Start of Block

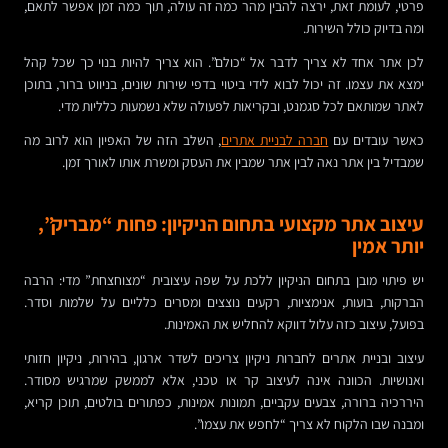
פרטי, לעומת זאת, ירצה להבין מהר כמה זה עולה, תוך כמה זמן אפשר לתאם,
ומה בדיוק כולל השירות.
לכן אתר אחד לא צריך לדבר אל “כולם”. הוא צריך להיות בנוי כך שכל קהל
ימצא את עצמו. זה יכול לבוא לידי ביטוי בדפי שירות שונים, בניווט ברור, בתוכן
לאתר שמותאם לכל סגמנט, ובקריאות לפעולה שלא נשמעות כלליות מדי.
כאשר עובדים עם
חברה לבניית אתרים
, השלב הזה של האפיון הוא לרוב מה
שמבדיל בין אתר נאה לבין אתר שמבין את העסק ומשרת אותו לאורך זמן.
עיצוב אתר מקצועי בתחום הניקיון: פחות “מבריק”,
יותר אמין
יש פיתוי מובן בתחום הניקיון ללכת על שפה עיצובית “מצוחצחת” מדי: הרבה
הברקות, בועות, אנימציות, רקעים נוצצים ומסרים כלליים על שלמות וסדר.
בפועל, עיצוב כזה עלול דווקא להחליש את האמינות.
עיצוב ובניית אתרים לחברות ניקיון צריכים לשדר ארגון, בהירות, ניקיון חזותי
ואנושיות. הכוונה אינה לעיצוב קר או טכני, אלא לממשק שמרגיש מסודר.
היררכיה ברורה, צבעים עקביים, תמונות אמינות, כפתורים בולטים, תוכן קריא,
ומבנה שבו הלקוח לא צריך “לחפש את עצמו”.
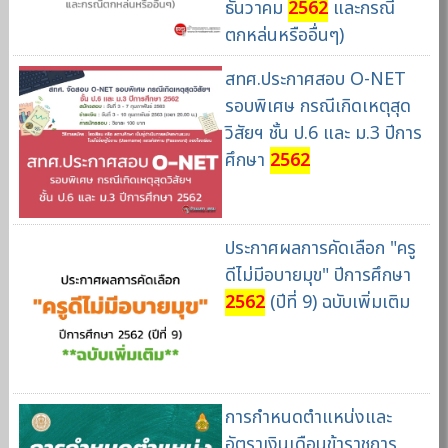
ธันวาคม
2562
และกรณี
ตกหล่นหรืออื่นๆ)
สทศ.ประกาศสอบ O-NET
รอบพิเศษ กรณีเกิดเหตุสุด
วิสัยฯ ชั้น ป.6 และ ม.3 ปีการ
ศึกษา
2562
ประกาศผลการคัดเลือก "ครู
ดีไม่มีอบายมุข" ปีการศึกษา
2562
(ปีที่ 9) ฉบับเพิ่มเติม
การกำหนดตำแหน่งและ
อัตราเงินเดือนข้าราชการ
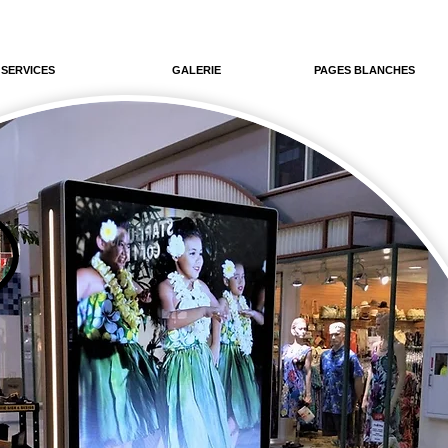
SERVICES
GALERIE
PAGES BLANCHES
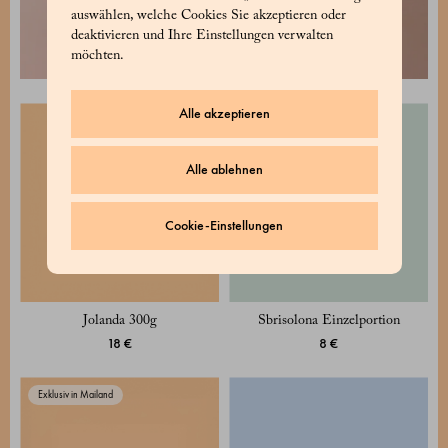
auswählen, welche Cookies Sie akzeptieren oder
deaktivieren und Ihre Einstellungen verwalten
möchten.
Alle akzeptieren
Exklusiv in Mailand
Alle ablehnen
Cookie-Einstellungen
Jolanda 300g
Sbrisolona Einzelportion
18 €
8 €
Exklusiv in Mailand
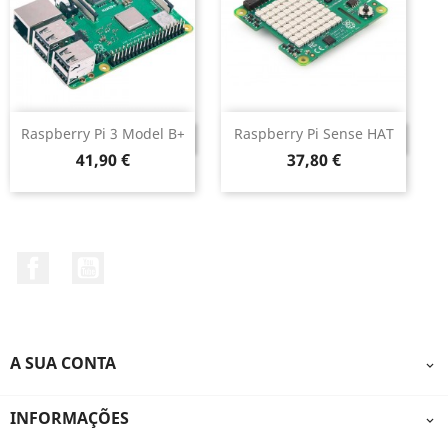
Raspberry Pi 3 Model B+
Raspberry Pi Sense HAT
DESCONTINUADO
DESCONTINUADO
Preço
Preço
41,90 €
37,80 €
Facebook
YouTube
A SUA CONTA

INFORMAÇÕES

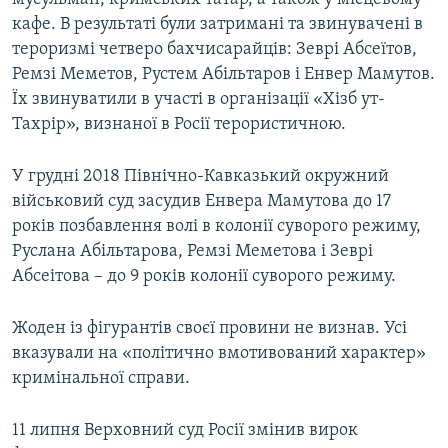
кафе. В результаті були затримані та звинувачені в
тероризмі четверо бахчисарайців: Зеврі Абсеїтов,
Ремзі Меметов, Рустем Абільтаров і Енвер Мамутов.
Їх звинуватили в участі в організації «Хізб ут-
Тахрір», визнаної в Росії терористичною.
У грудні 2018 Північно-Кавказький окружний
військовий суд засудив Енвера Мамутова до 17
років позбавлення волі в колонії суворого режиму,
Руслана Абільтарова, Ремзі Меметова і Зеврі
Абсеітова – до 9 років колонії суворого режиму.
Жоден із фігурантів своєї провини не визнав. Усі
вказували на «політично вмотивований характер»
кримінальної справи.
11 липня Верховний суд Росії змінив вирок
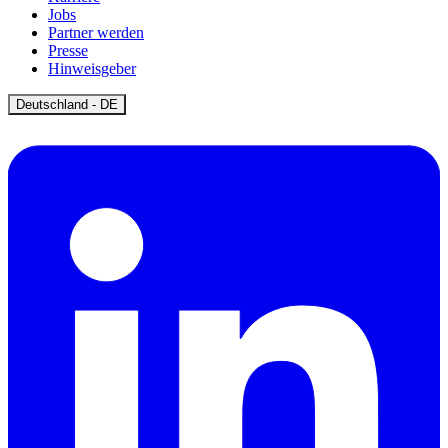
Jobs
Partner werden
Presse
Hinweisgeber
Open
Deutschland - DE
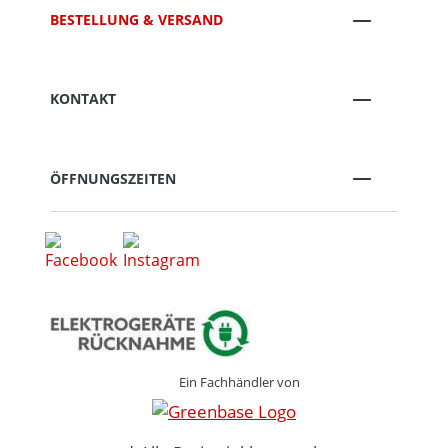
BESTELLUNG & VERSAND
KONTAKT
ÖFFNUNGSZEITEN
Ein Fachhändler von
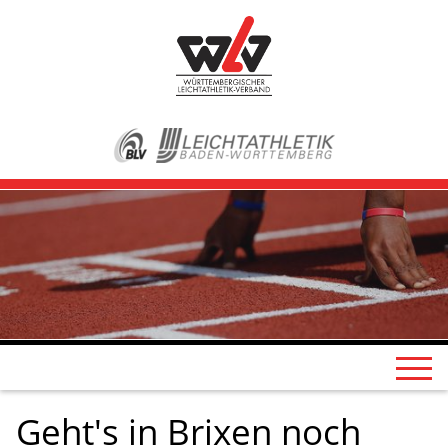
Geht's in Brixen noch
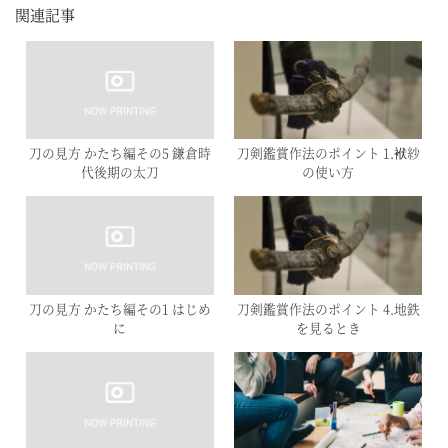
関連記事
刀の見方 かたち編その5 鎌倉時
刀剣鑑賞作法のポイント 1.袱紗
代後期の太刀
の使い方
刀の見方 かたち編その1 はじめ
刀剣鑑賞作法のポイント 4.地鉄
に
を見るとき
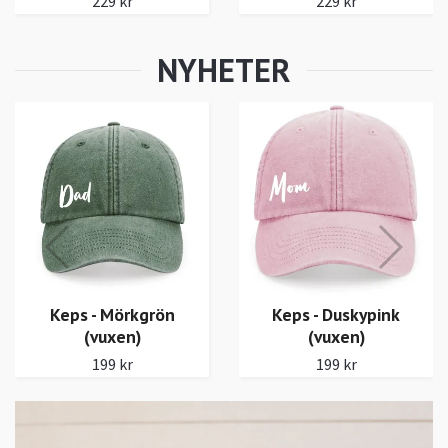
229 kr
Keps - Sagegreen
(vuxen)
199 kr
Keps - Duskypink
(vuxen)
199 kr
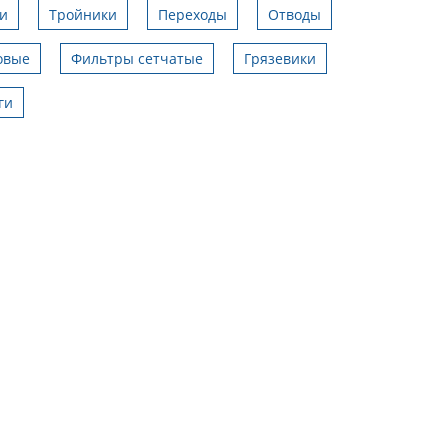
и
Тройники
Переходы
Отводы
овые
Фильтры сетчатые
Грязевики
ги
Иван Николаевич
21.09.2017
се заказы выполнили в срок.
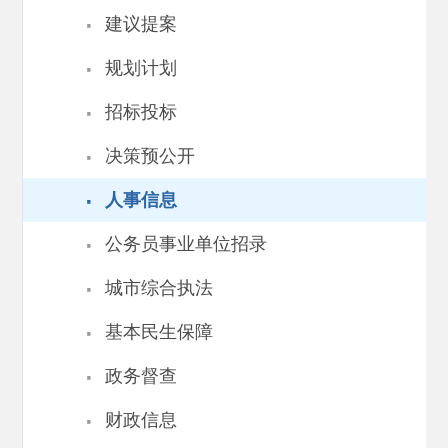
·
建议提案
·
规划计划
·
招标投标
·
决策预公开
·
人事信息
·
公务员事业单位招录
·
城市综合执法
·
基本民生保障
·
政务督查
·
财政信息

End of Block

§ TASK: Count the lines in the listing that contain the word "суворого". Reply with the number only.

§ REPLY: 2